Further inspection of the differing INDELs suggests compute_ldscores.py compares the 5th column of the bim file with the 4th column of the annotation file (where the software expects them the REF allele). However, in my bim file, the REF allele is in the 6th column, not the 5th. I'm unsure if my speculation is correct (it seems so upon my examination. As previously mentioned, I'm not very proficient in Python...).

Thank you sincerely for your help; you've been incredibly supportive!

Best regards, Issac

Y-Isaac commented 6 months ago

Additionally, I've noticed that in the entire section "1. Computing prior causal probabilities with PolyFun," A1 is interpreted as the ref-allele. However, often in GWAS summary files, A1 is interpreted as the risk allele (more frequently equated with the alt-allele, especially in plink association analyses), which seems to inevitably lead to some inconsistencies in alleles for certain SNPs (including INDELs as well). Therefore, manually adjusting alleles might be necessary in the practice with PolyFun.

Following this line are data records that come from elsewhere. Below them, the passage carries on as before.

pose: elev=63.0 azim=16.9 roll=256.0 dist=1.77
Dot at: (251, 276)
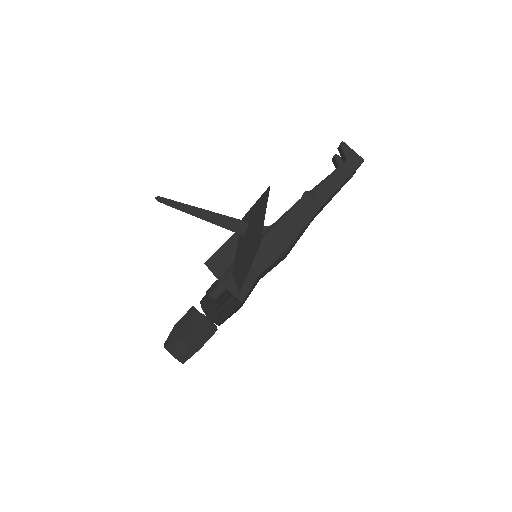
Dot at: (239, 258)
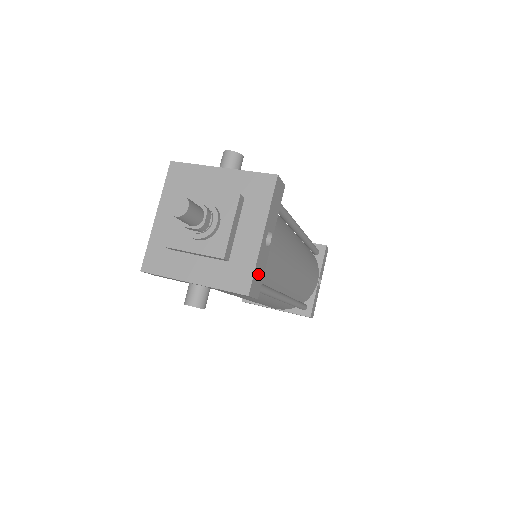
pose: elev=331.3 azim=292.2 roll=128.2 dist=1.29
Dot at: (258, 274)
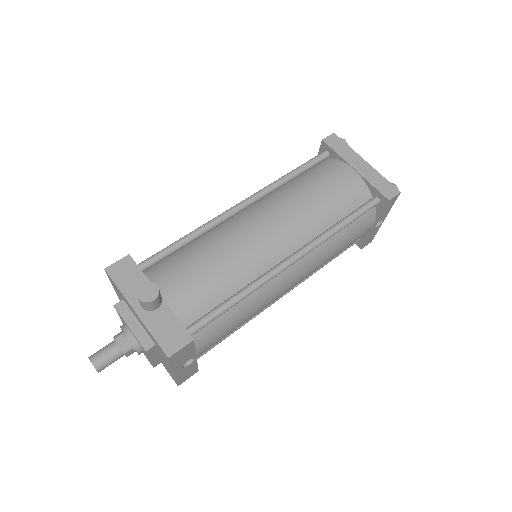
Dot at: (186, 375)
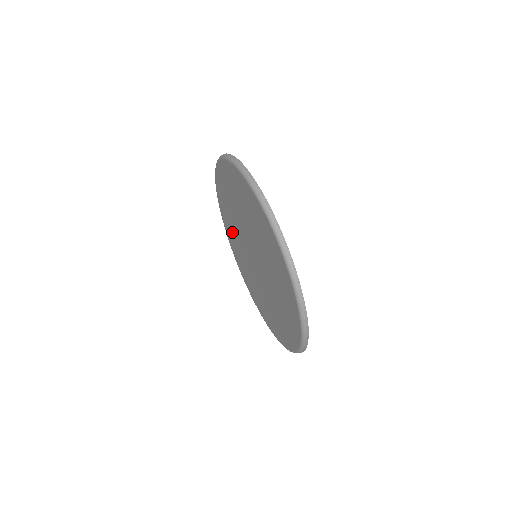
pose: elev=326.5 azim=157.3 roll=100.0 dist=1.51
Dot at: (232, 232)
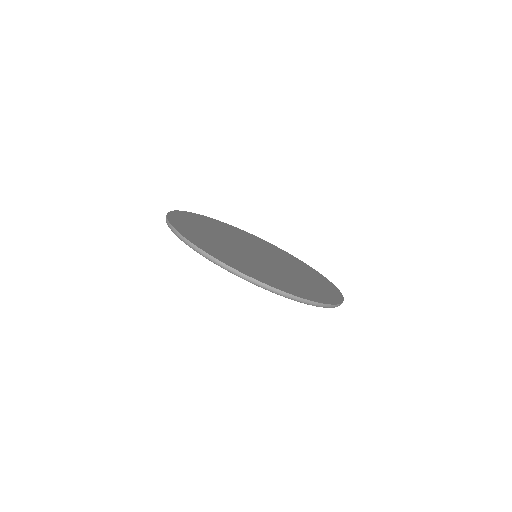
Dot at: occluded
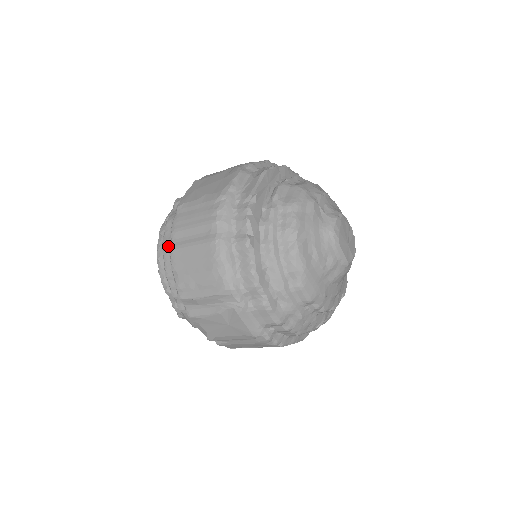
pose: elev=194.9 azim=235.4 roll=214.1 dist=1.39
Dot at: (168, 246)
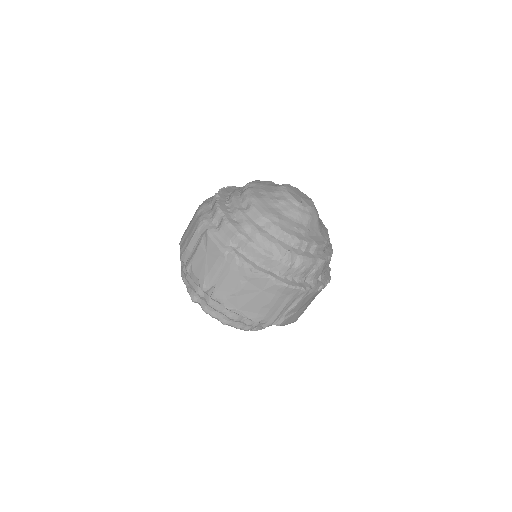
Dot at: occluded
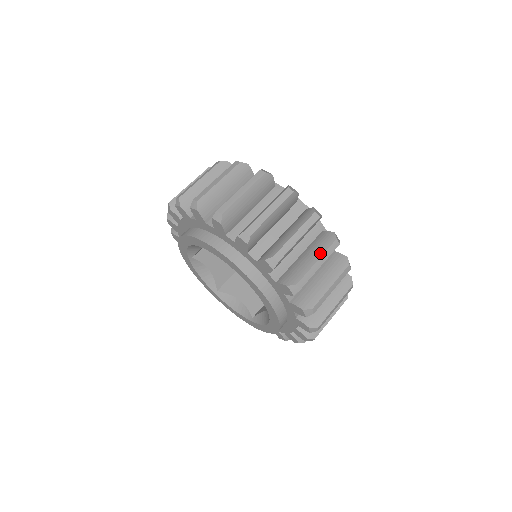
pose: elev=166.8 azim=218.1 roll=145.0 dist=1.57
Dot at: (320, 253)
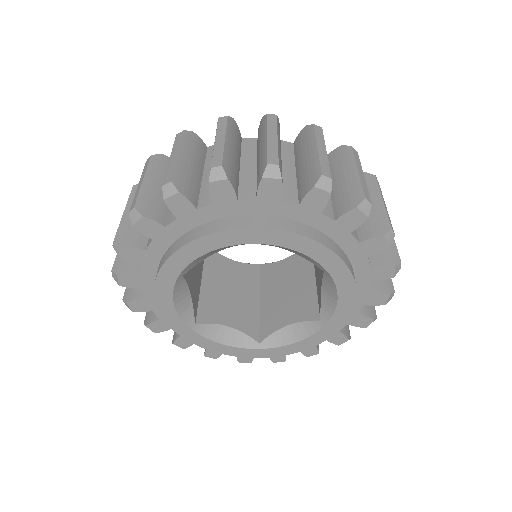
Dot at: occluded
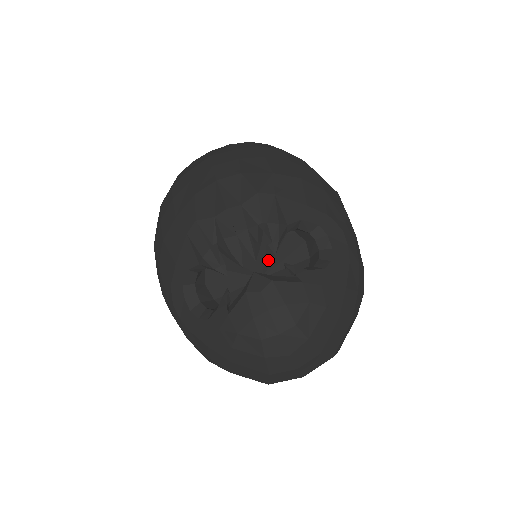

Is my understanding correct? Do you have any suggestions on this matter?

Best regards, Issac

omerwe commented 5 months ago

@Y-Isaac the definition of "risk allele" is subjective. If you consistently switch your risk allele with the reference allele, the only implication is that you'll have to multiply your effect size estimates by -1 (at least for the per-normalized SNP effect size).